Hatfield received his Ph.D. from Iowa State University in 1975 in Agricultural Climatology and Statistics, a M.S. in Agronomy from the University of Kentucky in 1972 and a B.S. from Kansas State University in Agronomy in 1971.
“This Saturday will be the first time the Climate Change and Caring programs has focused on agriculture,” John Clayton, the organizer of the event, wrote in an e-mail to the S&B. “The two previous presentations addressed the understanding of Climate Change in general; you see many people still do not believe it exists; and addressed the ethical rationale for mitigating global warming with Pope Francis’s recent ecology encyclical as a launching point for dialogue among participants.”
The talk will focus on the impacts of climate and agriculture in Iowa. Hatfield will be speaking about the importance of the distinction between climate and weather with regard to agriculture, the variation in production among different soils and climate trends in Iowa. This will include information regarding the impact of annual and seasonal variation in precipitation and temperature and its effects for Iowa agricultural production.
“The impacts of climate on agriculture are evident in the variation in production from year to year,” Hatfield wrote in an email to the S&B. “Across the Midwest, the primary effect is due to variation in precipitation with either excessive rainfall in the spring and lack of moisture in the late summer during grain-filling. This is increased in soils with limited water holding capacity.

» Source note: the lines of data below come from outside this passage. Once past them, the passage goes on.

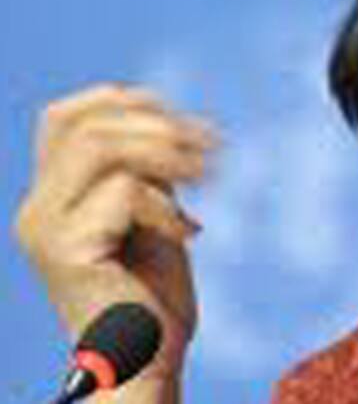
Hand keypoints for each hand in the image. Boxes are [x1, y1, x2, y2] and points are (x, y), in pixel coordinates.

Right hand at [13, 83, 217, 398]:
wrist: (147, 366)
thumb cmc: (154, 300)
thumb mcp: (153, 219)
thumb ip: (147, 175)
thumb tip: (170, 123)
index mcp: (53, 198)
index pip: (65, 118)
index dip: (124, 101)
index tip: (183, 120)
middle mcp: (37, 210)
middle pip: (84, 123)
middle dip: (157, 123)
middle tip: (211, 147)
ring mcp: (46, 229)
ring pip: (99, 145)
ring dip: (165, 149)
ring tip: (207, 174)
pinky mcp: (67, 249)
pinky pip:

Another impact is that the increase in heavy precipitation events and more extreme events we have increased soil erosion leading to loss of topsoil and degrading our soils so they are more susceptible to variations in the weather.”
With farmers and those in the agriculture industry in mind, Grinnell’s community stands to learn much about building climate resilience and protecting soil and water resources from this talk.
“There are some actions at the local level and the primary one is [to] increase the soil organic carbon in our agricultural soils, conserve energy which will reduce emissions,” Hatfield wrote. “The simple act of increasing shade on houses leads to reduced heat load during the summer and shelter effects during the winter, thereby decreasing the energy usage.”
The talk will use Pope Francis’s encyclical letter, “Laudato Si’,” as its starting point.
The event is open to the general public and will be held in the basement of St. Mary’s Catholic Church this Saturday at 1:30 p.m. The Social Justice committee of the church will set out refreshments at this event, welcoming everyone to attend.